With this query you can get the custom metrics that were emitted by Azure APIM. Note that it may take a few minutes for data to become available.

In [None]:
# type: ignore

import pandas as pd

query = "\"" + "customMetrics \
| where name == 'Total Tokens' \
| extend parsedCustomDimensions = parse_json(customDimensions) \
| extend clientIP = tostring(parsedCustomDimensions.['Client IP']) \
| extend apiId = tostring(parsedCustomDimensions.['API ID']) \
| extend apimSubscription = tostring(parsedCustomDimensions.['Subscription ID']) \
| extend UserId = tostring(parsedCustomDimensions.['User ID']) \
| project timestamp, value, clientIP, apiId, apimSubscription, UserId \
| order by timestamp asc" + "\""

# If the query fails, replace {resource_group_name} with the name of the resource group where the Application Insights resource is deployed.
result_stdout = ! az monitor app-insights query --app {app_insights_name} -g {resource_group_name} --analytics-query {query}
print(result_stdout)
result = json.loads(result_stdout.n)

table = result.get('tables')[0]
df = pd.DataFrame(table.get("rows"), columns=[col.get("name") for col in table.get('columns')])
df['timestamp'] = pd.to_datetime(df['timestamp']).dt.strftime('%H:%M')
df


<a id='plot'></a>
### 🔍 Plot the custom metrics results

In [None]:
# plot the results
import pandas as pd
import matplotlib.pyplot as plt
import matplotlib as mpl

mpl.rcParams['figure.figsize'] = [15, 7]
ax = df.plot(kind = 'line', x = 'timestamp', y = 'value', legend = False)
plt.title('Total token usage over time')
plt.xlabel('Time')
plt.ylabel('Tokens')

plt.show()

<a id='portal'></a>
### 🔍 See the metrics on the Azure Portal

Open the Application Insights resource, navigate to the Metrics blade, then select the defined namespace (openai).

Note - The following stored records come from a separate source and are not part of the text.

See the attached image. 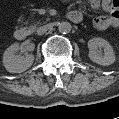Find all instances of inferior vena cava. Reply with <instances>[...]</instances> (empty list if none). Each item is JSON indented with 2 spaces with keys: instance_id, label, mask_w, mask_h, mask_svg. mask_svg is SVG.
<instances>
[{
  "instance_id": "602c4592",
  "label": "inferior vena cava",
  "mask_w": 119,
  "mask_h": 119,
  "mask_svg": "<svg viewBox=\"0 0 119 119\" xmlns=\"http://www.w3.org/2000/svg\"><path fill=\"white\" fill-rule=\"evenodd\" d=\"M52 29V26L51 24H47V25H44L42 27H39L37 29V34L38 35H43L44 33H46L47 31L51 30Z\"/></svg>"
}]
</instances>
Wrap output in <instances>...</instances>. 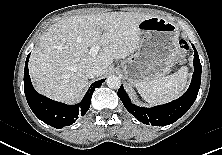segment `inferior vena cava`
Returning a JSON list of instances; mask_svg holds the SVG:
<instances>
[{"instance_id": "1", "label": "inferior vena cava", "mask_w": 222, "mask_h": 155, "mask_svg": "<svg viewBox=\"0 0 222 155\" xmlns=\"http://www.w3.org/2000/svg\"><path fill=\"white\" fill-rule=\"evenodd\" d=\"M85 72L88 78H94L101 76L103 73V69L96 64H91L87 66Z\"/></svg>"}]
</instances>
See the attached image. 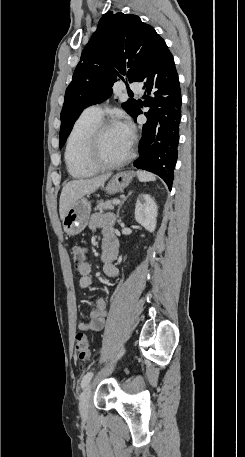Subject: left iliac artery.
<instances>
[{
	"label": "left iliac artery",
	"instance_id": "1",
	"mask_svg": "<svg viewBox=\"0 0 245 457\" xmlns=\"http://www.w3.org/2000/svg\"><path fill=\"white\" fill-rule=\"evenodd\" d=\"M123 352H124V350H122V352H120V354L118 355V357L121 356V354H122ZM92 376H93V372H92V371L87 372V373L84 375V377L82 378V382H81V387H82V388H85V387H86V385H87V384L89 383V381L91 380Z\"/></svg>",
	"mask_w": 245,
	"mask_h": 457
}]
</instances>
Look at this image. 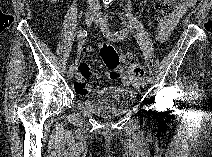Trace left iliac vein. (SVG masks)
I'll list each match as a JSON object with an SVG mask.
<instances>
[{
	"mask_svg": "<svg viewBox=\"0 0 212 157\" xmlns=\"http://www.w3.org/2000/svg\"><path fill=\"white\" fill-rule=\"evenodd\" d=\"M96 25L99 26L101 29L102 28H107V22L106 20H104L102 17H98L95 21ZM140 85L142 88H145L147 85V82H145L144 80H141Z\"/></svg>",
	"mask_w": 212,
	"mask_h": 157,
	"instance_id": "4c4485c4",
	"label": "left iliac vein"
}]
</instances>
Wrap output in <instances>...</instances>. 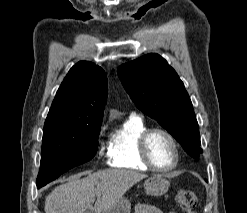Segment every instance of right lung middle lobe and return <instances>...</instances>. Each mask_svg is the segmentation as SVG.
<instances>
[{
    "instance_id": "right-lung-middle-lobe-1",
    "label": "right lung middle lobe",
    "mask_w": 247,
    "mask_h": 213,
    "mask_svg": "<svg viewBox=\"0 0 247 213\" xmlns=\"http://www.w3.org/2000/svg\"><path fill=\"white\" fill-rule=\"evenodd\" d=\"M99 133L100 126H44L37 188L91 160L97 152Z\"/></svg>"
}]
</instances>
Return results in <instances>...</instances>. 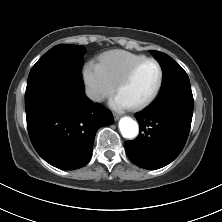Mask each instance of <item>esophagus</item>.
<instances>
[{
	"instance_id": "obj_1",
	"label": "esophagus",
	"mask_w": 222,
	"mask_h": 222,
	"mask_svg": "<svg viewBox=\"0 0 222 222\" xmlns=\"http://www.w3.org/2000/svg\"><path fill=\"white\" fill-rule=\"evenodd\" d=\"M113 116H114V119H115V120H118V119L120 118V115H119V114H114Z\"/></svg>"
}]
</instances>
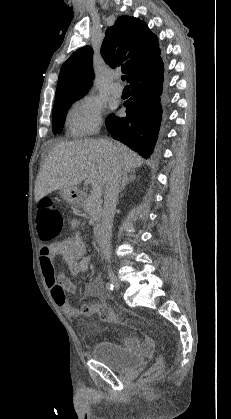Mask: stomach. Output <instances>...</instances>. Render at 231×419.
<instances>
[{
  "label": "stomach",
  "mask_w": 231,
  "mask_h": 419,
  "mask_svg": "<svg viewBox=\"0 0 231 419\" xmlns=\"http://www.w3.org/2000/svg\"><path fill=\"white\" fill-rule=\"evenodd\" d=\"M62 199L72 205H78L81 201V192L77 187H69L60 191Z\"/></svg>",
  "instance_id": "obj_1"
}]
</instances>
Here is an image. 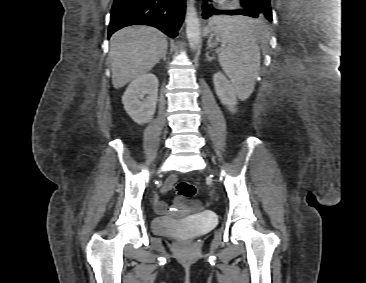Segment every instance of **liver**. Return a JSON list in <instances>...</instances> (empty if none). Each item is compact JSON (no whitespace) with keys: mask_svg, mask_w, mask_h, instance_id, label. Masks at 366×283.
<instances>
[{"mask_svg":"<svg viewBox=\"0 0 366 283\" xmlns=\"http://www.w3.org/2000/svg\"><path fill=\"white\" fill-rule=\"evenodd\" d=\"M168 47L165 35L148 25L122 28L111 37L112 84L118 89L150 71Z\"/></svg>","mask_w":366,"mask_h":283,"instance_id":"1","label":"liver"}]
</instances>
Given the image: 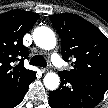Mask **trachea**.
Returning a JSON list of instances; mask_svg holds the SVG:
<instances>
[{
    "label": "trachea",
    "instance_id": "3493384b",
    "mask_svg": "<svg viewBox=\"0 0 108 108\" xmlns=\"http://www.w3.org/2000/svg\"><path fill=\"white\" fill-rule=\"evenodd\" d=\"M30 64L35 66H40V67L47 66V62L45 58L41 55H35L34 57H32L30 60Z\"/></svg>",
    "mask_w": 108,
    "mask_h": 108
}]
</instances>
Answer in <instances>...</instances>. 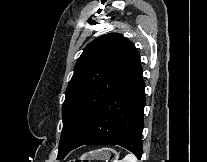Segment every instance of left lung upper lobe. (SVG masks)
Returning a JSON list of instances; mask_svg holds the SVG:
<instances>
[{
  "instance_id": "left-lung-upper-lobe-1",
  "label": "left lung upper lobe",
  "mask_w": 207,
  "mask_h": 162,
  "mask_svg": "<svg viewBox=\"0 0 207 162\" xmlns=\"http://www.w3.org/2000/svg\"><path fill=\"white\" fill-rule=\"evenodd\" d=\"M140 66L137 49L121 34L100 36L86 46L66 90L57 160L74 145L103 102Z\"/></svg>"
}]
</instances>
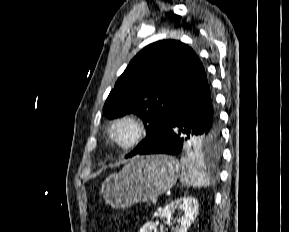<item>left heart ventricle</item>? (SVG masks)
<instances>
[{"mask_svg":"<svg viewBox=\"0 0 289 232\" xmlns=\"http://www.w3.org/2000/svg\"><path fill=\"white\" fill-rule=\"evenodd\" d=\"M133 128L129 124H122L116 127L114 134L120 142H126L133 136Z\"/></svg>","mask_w":289,"mask_h":232,"instance_id":"obj_1","label":"left heart ventricle"}]
</instances>
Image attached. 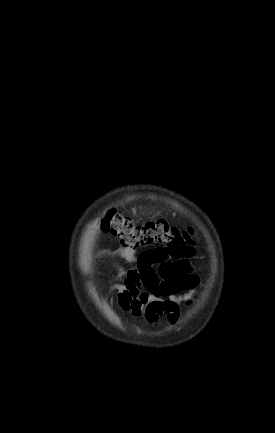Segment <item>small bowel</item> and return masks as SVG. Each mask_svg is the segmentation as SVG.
Instances as JSON below:
<instances>
[{"label":"small bowel","mask_w":275,"mask_h":433,"mask_svg":"<svg viewBox=\"0 0 275 433\" xmlns=\"http://www.w3.org/2000/svg\"><path fill=\"white\" fill-rule=\"evenodd\" d=\"M165 249L153 248L140 253L119 247L102 256H121L135 264L131 269L115 268L111 291L117 295L119 307L134 316L154 323L165 316L174 324L182 302L189 303L200 279L194 273L190 257L167 260Z\"/></svg>","instance_id":"obj_1"}]
</instances>
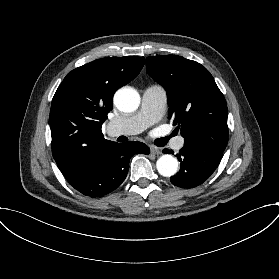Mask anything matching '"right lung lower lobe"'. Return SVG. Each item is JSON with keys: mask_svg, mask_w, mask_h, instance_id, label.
I'll use <instances>...</instances> for the list:
<instances>
[{"mask_svg": "<svg viewBox=\"0 0 279 279\" xmlns=\"http://www.w3.org/2000/svg\"><path fill=\"white\" fill-rule=\"evenodd\" d=\"M149 152V147L140 142L114 143L108 147L100 164L71 186L92 198L104 196L125 180L130 158L134 154H149Z\"/></svg>", "mask_w": 279, "mask_h": 279, "instance_id": "obj_1", "label": "right lung lower lobe"}]
</instances>
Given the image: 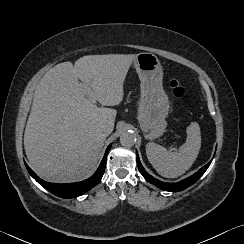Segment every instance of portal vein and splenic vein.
<instances>
[{
	"label": "portal vein and splenic vein",
	"mask_w": 244,
	"mask_h": 244,
	"mask_svg": "<svg viewBox=\"0 0 244 244\" xmlns=\"http://www.w3.org/2000/svg\"><path fill=\"white\" fill-rule=\"evenodd\" d=\"M83 88L85 92L89 95V99L92 102H95V93L92 91V89L87 84H83Z\"/></svg>",
	"instance_id": "18ae733b"
}]
</instances>
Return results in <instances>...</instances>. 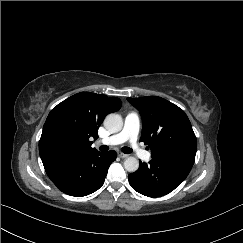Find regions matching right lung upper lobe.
<instances>
[{"mask_svg":"<svg viewBox=\"0 0 243 243\" xmlns=\"http://www.w3.org/2000/svg\"><path fill=\"white\" fill-rule=\"evenodd\" d=\"M120 107L119 98H108L106 95L90 92L75 94L59 103L49 113L39 142L43 165L82 157L97 151L91 147V138H98V128L106 115L118 111ZM53 129L65 131L71 139L70 147L59 157L49 156L42 147L45 135Z\"/></svg>","mask_w":243,"mask_h":243,"instance_id":"1","label":"right lung upper lobe"}]
</instances>
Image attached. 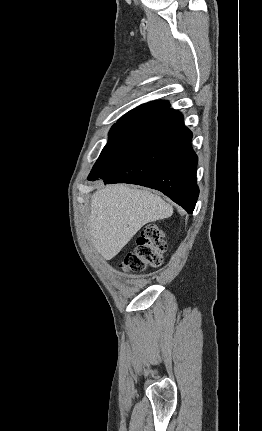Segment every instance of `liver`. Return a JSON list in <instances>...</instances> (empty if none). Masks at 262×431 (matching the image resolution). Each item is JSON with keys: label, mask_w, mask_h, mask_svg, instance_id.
Masks as SVG:
<instances>
[{"label": "liver", "mask_w": 262, "mask_h": 431, "mask_svg": "<svg viewBox=\"0 0 262 431\" xmlns=\"http://www.w3.org/2000/svg\"><path fill=\"white\" fill-rule=\"evenodd\" d=\"M172 214L173 207L148 190L126 185L107 186L91 197L90 241L104 259L110 260L142 226Z\"/></svg>", "instance_id": "6515ba94"}]
</instances>
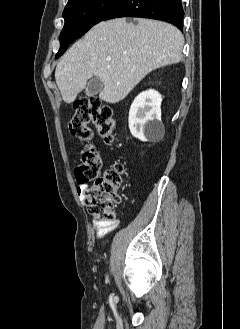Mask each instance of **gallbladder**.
Returning a JSON list of instances; mask_svg holds the SVG:
<instances>
[{
    "instance_id": "gallbladder-1",
    "label": "gallbladder",
    "mask_w": 240,
    "mask_h": 329,
    "mask_svg": "<svg viewBox=\"0 0 240 329\" xmlns=\"http://www.w3.org/2000/svg\"><path fill=\"white\" fill-rule=\"evenodd\" d=\"M102 89H103L102 81L99 78L95 77L88 81L85 88V94L86 96L91 97L100 93Z\"/></svg>"
}]
</instances>
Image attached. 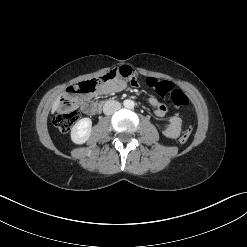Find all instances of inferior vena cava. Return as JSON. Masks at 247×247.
I'll return each mask as SVG.
<instances>
[{
	"mask_svg": "<svg viewBox=\"0 0 247 247\" xmlns=\"http://www.w3.org/2000/svg\"><path fill=\"white\" fill-rule=\"evenodd\" d=\"M121 108V104L118 101H107L103 106V112L105 115H111Z\"/></svg>",
	"mask_w": 247,
	"mask_h": 247,
	"instance_id": "obj_1",
	"label": "inferior vena cava"
}]
</instances>
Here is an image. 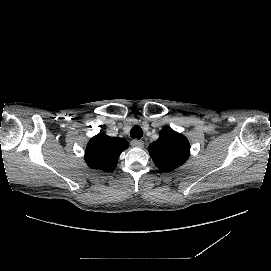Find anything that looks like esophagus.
<instances>
[{
  "label": "esophagus",
  "instance_id": "34e87169",
  "mask_svg": "<svg viewBox=\"0 0 271 271\" xmlns=\"http://www.w3.org/2000/svg\"><path fill=\"white\" fill-rule=\"evenodd\" d=\"M130 144H131V146L132 147H137V148H143L144 147V142L143 141H141V140H132L131 142H130Z\"/></svg>",
  "mask_w": 271,
  "mask_h": 271
}]
</instances>
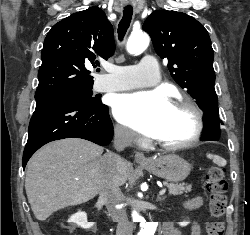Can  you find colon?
I'll use <instances>...</instances> for the list:
<instances>
[{
    "mask_svg": "<svg viewBox=\"0 0 250 235\" xmlns=\"http://www.w3.org/2000/svg\"><path fill=\"white\" fill-rule=\"evenodd\" d=\"M206 191L209 195V212L211 220L206 223L207 235H223L224 224L221 217L226 208L228 183L222 167L212 166L206 175Z\"/></svg>",
    "mask_w": 250,
    "mask_h": 235,
    "instance_id": "1",
    "label": "colon"
}]
</instances>
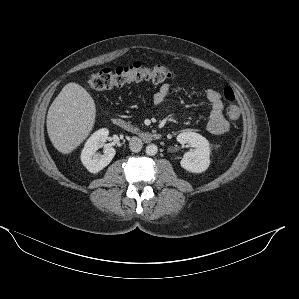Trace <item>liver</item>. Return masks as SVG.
<instances>
[{"instance_id": "liver-1", "label": "liver", "mask_w": 299, "mask_h": 299, "mask_svg": "<svg viewBox=\"0 0 299 299\" xmlns=\"http://www.w3.org/2000/svg\"><path fill=\"white\" fill-rule=\"evenodd\" d=\"M96 117L93 98L79 84H66L47 114V132L62 154L73 152L90 134Z\"/></svg>"}]
</instances>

Choose the metric "Total Tokens" with a Sum aggregation. Then, apply splitting by 'Subscription Id' to view values for each dimension.

![result](result.png)


<a id='clean'></a>
### 🗑️ Clean up resources

When you're finished with the lab, you should remove all your deployed resources from Azure to avoid extra charges and keep your Azure subscription uncluttered.
Use the [clean-up-resources notebook](clean-up-resources.ipynb) for that.